## Text passage
Dataiku Data Science Studio (DSS) is a platform that tries to span the needs of data scientists, data engineers, business analysts, and AI consumers. It mostly succeeds. In addition, Dataiku DSS tries to span the machine learning process from end to end, i.e. from data preparation through MLOps and application support. Again, it mostly succeeds.
The Dataiku DSS user interface is a combination of graphical elements, notebooks, and code, as we’ll see later on in the review. As a user, you often have a choice of how you’d like to proceed, and you’re usually not locked into your initial choice, given that graphical choices can generate editable notebooks and scripts.
During my initial discussion with Dataiku, their senior product marketing manager asked me point blank whether I preferred a GUI or writing code for data science. I said “I usually wind up writing code, but I’ll use a GUI whenever it’s faster and easier.” This met with approval: Many of their customers have the same pragmatic attitude.
Dataiku competes with pretty much every data science and machine learning platform, but also partners with several of them, including Microsoft Azure, Databricks, AWS, and Google Cloud. I consider KNIME similar to DSS in its use of flow diagrams, and at least half a dozen platforms similar to DSS in their use of Jupyter notebooks, including the four partners I mentioned. DSS is similar to DataRobot, H2O.ai, and others in its implementation of AutoML.
Dataiku DSS features
Dataiku says that its key capabilities are data preparation, visualization, machine learning, DataOps, MLOps, analytic apps, collaboration, governance, explainability, and architecture. It supports additional capabilities through plug-ins.
Dataiku data preparation features a visual flow where users can build data pipelines with datasets, recipes to join and transform datasets, plus code and reusable plug-in elements.
Dataiku does quick visual analysis of columns, including the distribution of values, top values, outliers, invalids, and overall statistics. For categorical data, the visual analysis includes the distribution by value, including the count and % of values for each value. The visualization capabilities let you perform exploratory data analysis without resorting to Tableau, although Dataiku and Tableau are partners.
Dataiku machine learning includes AutoML and feature engineering, as shown in the figure below. Each Dataiku project has a DataOps visual flow, including the pipeline of datasets and recipes associated with the project.

## Written task
Reproduce word for word the passage of the Dataiku DSS review above, starting at "During my initial" and ending at "same pragmatic attitude.".

## Data segment
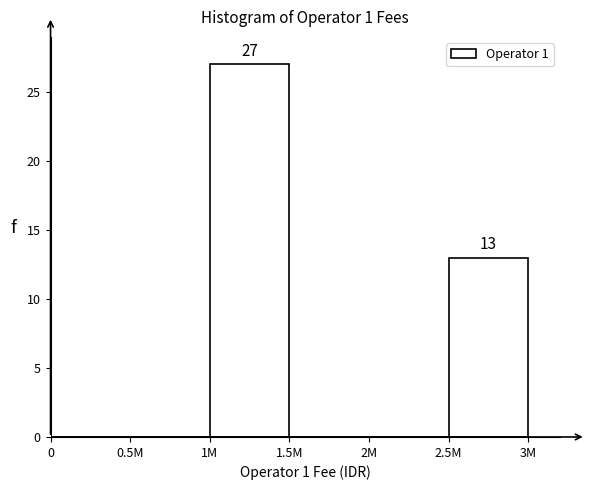

Reading right to left, extract all data points from this chart.

2.5M=13	2M=0	1.5M=0	1M=27	0.5M=0	0=0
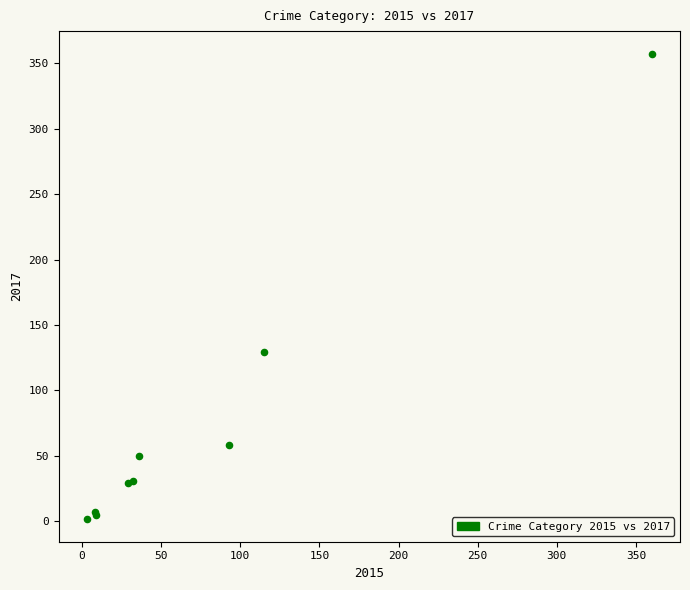

What Y value in the scatter plot is closest to 179?

129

## Response to this task
During my initial discussion with Dataiku, their senior product marketing manager asked me point blank whether I preferred a GUI or writing code for data science. I said “I usually wind up writing code, but I’ll use a GUI whenever it’s faster and easier.” This met with approval: Many of their customers have the same pragmatic attitude.